The original plan of tossing out the sixty thousand pounds’ worth of bonds to Tracy, who was waiting with his three warning lights, failed because of old Blumenfeld’s sleeplessness, but it was substituted by a far more secretive yet simple plan—one never even dreamed of by the astute police attached to the Paris, Lyons and Mediterranean Railway. It being daylight at Lyons, the blinds were up!


CHAPTER VII

LITTLE LADY LYDBROOK

From the very first I felt that, owing to my passionate love for Lola, I was treading upon very thin ice.

As the cat’s-paw of her father I was being drawn into such subtle devilish schemes that I felt to draw back must only bring upon my head the vengeance, through fear, of a man who was so entirely unscrupulous and so elusive that the police could never trace him.

Why a few weeks later I had been sent to Biarritz with Vincent was an enigma I failed to solve. At any rate, at Rayne’s suggestion, we had gone there and had stayed under assumed names at the Hôtel du Palais, that handsome place standing high upon the rocks with such charming views of the rocky headland of St. Martin and the dozen grey-green islets.

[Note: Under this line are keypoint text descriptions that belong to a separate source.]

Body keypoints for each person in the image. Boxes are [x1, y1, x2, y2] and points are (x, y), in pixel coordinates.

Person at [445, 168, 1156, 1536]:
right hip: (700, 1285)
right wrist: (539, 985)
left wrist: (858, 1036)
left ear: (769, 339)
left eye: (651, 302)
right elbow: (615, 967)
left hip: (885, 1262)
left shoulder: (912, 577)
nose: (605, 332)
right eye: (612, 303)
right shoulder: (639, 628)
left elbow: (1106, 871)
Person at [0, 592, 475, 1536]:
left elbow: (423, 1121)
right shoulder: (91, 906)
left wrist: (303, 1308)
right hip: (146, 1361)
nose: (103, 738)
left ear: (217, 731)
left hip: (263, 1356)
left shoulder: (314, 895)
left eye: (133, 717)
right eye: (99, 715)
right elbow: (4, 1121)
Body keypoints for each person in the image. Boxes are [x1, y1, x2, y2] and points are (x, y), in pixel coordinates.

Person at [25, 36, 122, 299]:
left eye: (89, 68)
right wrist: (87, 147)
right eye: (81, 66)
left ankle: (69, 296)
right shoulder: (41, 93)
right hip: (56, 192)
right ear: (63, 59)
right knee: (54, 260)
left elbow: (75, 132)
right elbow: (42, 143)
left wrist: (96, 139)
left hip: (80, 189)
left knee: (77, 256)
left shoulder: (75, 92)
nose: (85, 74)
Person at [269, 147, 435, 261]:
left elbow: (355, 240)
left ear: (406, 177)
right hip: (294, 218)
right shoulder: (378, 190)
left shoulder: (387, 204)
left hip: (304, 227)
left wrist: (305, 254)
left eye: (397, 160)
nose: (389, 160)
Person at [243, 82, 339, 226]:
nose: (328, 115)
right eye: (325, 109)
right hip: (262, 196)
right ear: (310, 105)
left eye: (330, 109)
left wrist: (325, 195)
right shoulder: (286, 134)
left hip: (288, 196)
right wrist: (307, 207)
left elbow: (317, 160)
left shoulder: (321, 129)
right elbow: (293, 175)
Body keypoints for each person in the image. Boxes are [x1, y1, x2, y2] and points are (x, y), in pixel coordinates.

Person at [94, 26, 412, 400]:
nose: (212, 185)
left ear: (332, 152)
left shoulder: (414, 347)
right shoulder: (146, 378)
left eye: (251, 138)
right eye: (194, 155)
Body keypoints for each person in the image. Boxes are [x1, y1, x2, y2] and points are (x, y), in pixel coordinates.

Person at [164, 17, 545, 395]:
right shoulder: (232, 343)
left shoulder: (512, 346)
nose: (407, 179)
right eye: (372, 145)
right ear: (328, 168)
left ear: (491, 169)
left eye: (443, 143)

We both lived expensively and enjoyed ourselves at the Casino and elsewhere, but the object of our visit was quite obscure. I knew, however, that Duperré was prospecting new ground, but in what direction I failed to discover. One day we returned to London quite suddenly, but he refused to disclose anything concerning the object of our visit, which, after all, had been for me quite an enjoyable holiday.

About a week after our return Rayne called me into the morning-room. The keen grey-eyed middle-aged man was smoking a cigar and with him was Madame, whose cleverness as a crook was only equalled by that of her husband.